*** Data for this task ***

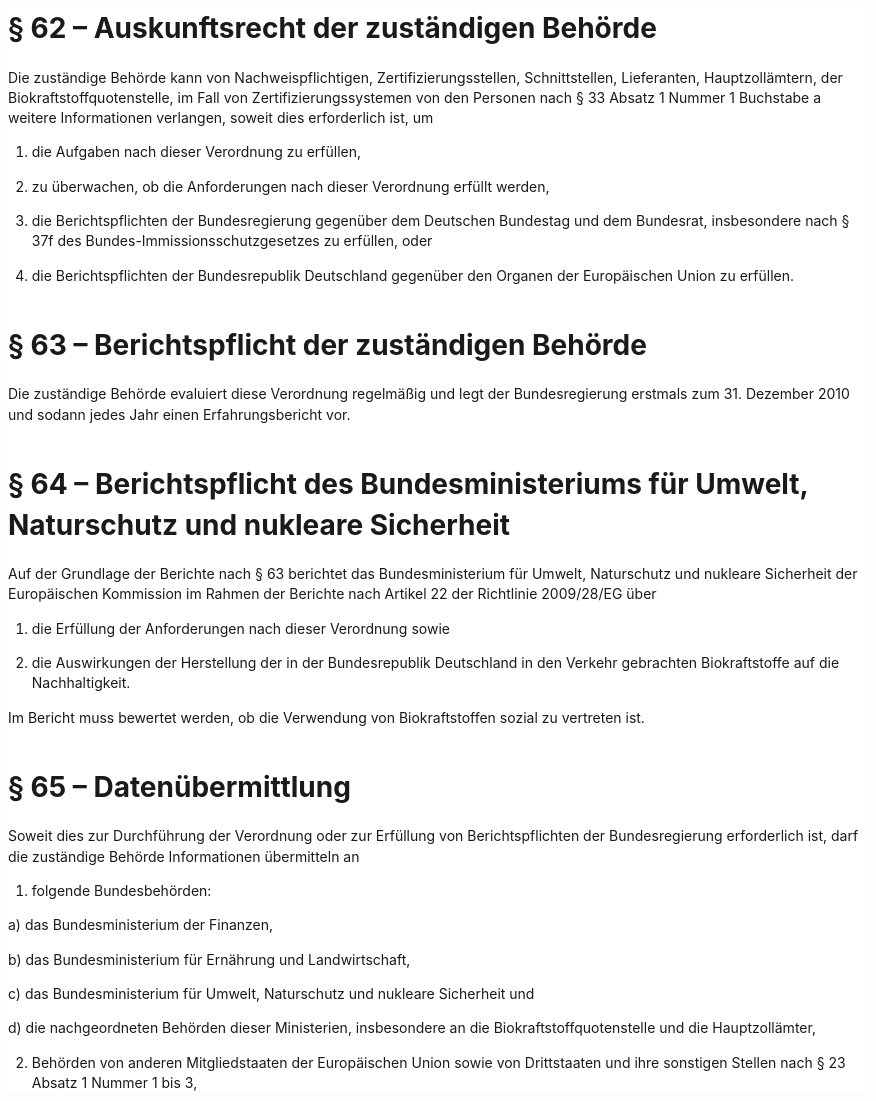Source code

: # § 62 – Auskunftsrecht der zuständigen Behörde

Die zuständige Behörde kann von Nachweispflichtigen, Zertifizierungsstellen, Schnittstellen, Lieferanten, Hauptzollämtern, der Biokraftstoffquotenstelle, im Fall von Zertifizierungssystemen von den Personen nach § 33 Absatz 1 Nummer 1 Buchstabe a weitere Informationen verlangen, soweit dies erforderlich ist, um

1. die Aufgaben nach dieser Verordnung zu erfüllen,

2. zu überwachen, ob die Anforderungen nach dieser Verordnung erfüllt werden,

3. die Berichtspflichten der Bundesregierung gegenüber dem Deutschen Bundestag und dem Bundesrat, insbesondere nach § 37f des Bundes-Immissionsschutzgesetzes zu erfüllen, oder

4. die Berichtspflichten der Bundesrepublik Deutschland gegenüber den Organen der Europäischen Union zu erfüllen.

# § 63 – Berichtspflicht der zuständigen Behörde

Die zuständige Behörde evaluiert diese Verordnung regelmäßig und legt der Bundesregierung erstmals zum 31. Dezember 2010 und sodann jedes Jahr einen Erfahrungsbericht vor.

# § 64 – Berichtspflicht des Bundesministeriums für Umwelt, Naturschutz und nukleare Sicherheit

Auf der Grundlage der Berichte nach § 63 berichtet das Bundesministerium für Umwelt, Naturschutz und nukleare Sicherheit der Europäischen Kommission im Rahmen der Berichte nach Artikel 22 der Richtlinie 2009/28/EG über

1. die Erfüllung der Anforderungen nach dieser Verordnung sowie

2. die Auswirkungen der Herstellung der in der Bundesrepublik Deutschland in den Verkehr gebrachten Biokraftstoffe auf die Nachhaltigkeit.

Im Bericht muss bewertet werden, ob die Verwendung von Biokraftstoffen sozial zu vertreten ist.

# § 65 – Datenübermittlung

Soweit dies zur Durchführung der Verordnung oder zur Erfüllung von Berichtspflichten der Bundesregierung erforderlich ist, darf die zuständige Behörde Informationen übermitteln an

1. folgende Bundesbehörden:

a) das Bundesministerium der Finanzen,

b) das Bundesministerium für Ernährung und Landwirtschaft,

c) das Bundesministerium für Umwelt, Naturschutz und nukleare Sicherheit und

d) die nachgeordneten Behörden dieser Ministerien, insbesondere an die Biokraftstoffquotenstelle und die Hauptzollämter,

2. Behörden von anderen Mitgliedstaaten der Europäischen Union sowie von Drittstaaten und ihre sonstigen Stellen nach § 23 Absatz 1 Nummer 1 bis 3,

*** End of Data for this task ***

All that should be written out is the stretch of lines above between the one holding "# § 63 – Berichtspflicht" and the one holding "# § 65 – Datenübermittlung", inclusive, exactly as given.

# § 63 – Berichtspflicht der zuständigen Behörde

Die zuständige Behörde evaluiert diese Verordnung regelmäßig und legt der Bundesregierung erstmals zum 31. Dezember 2010 und sodann jedes Jahr einen Erfahrungsbericht vor.

# § 64 – Berichtspflicht des Bundesministeriums für Umwelt, Naturschutz und nukleare Sicherheit

Auf der Grundlage der Berichte nach § 63 berichtet das Bundesministerium für Umwelt, Naturschutz und nukleare Sicherheit der Europäischen Kommission im Rahmen der Berichte nach Artikel 22 der Richtlinie 2009/28/EG über

1. die Erfüllung der Anforderungen nach dieser Verordnung sowie

2. die Auswirkungen der Herstellung der in der Bundesrepublik Deutschland in den Verkehr gebrachten Biokraftstoffe auf die Nachhaltigkeit.

Im Bericht muss bewertet werden, ob die Verwendung von Biokraftstoffen sozial zu vertreten ist.

# § 65 – Datenübermittlung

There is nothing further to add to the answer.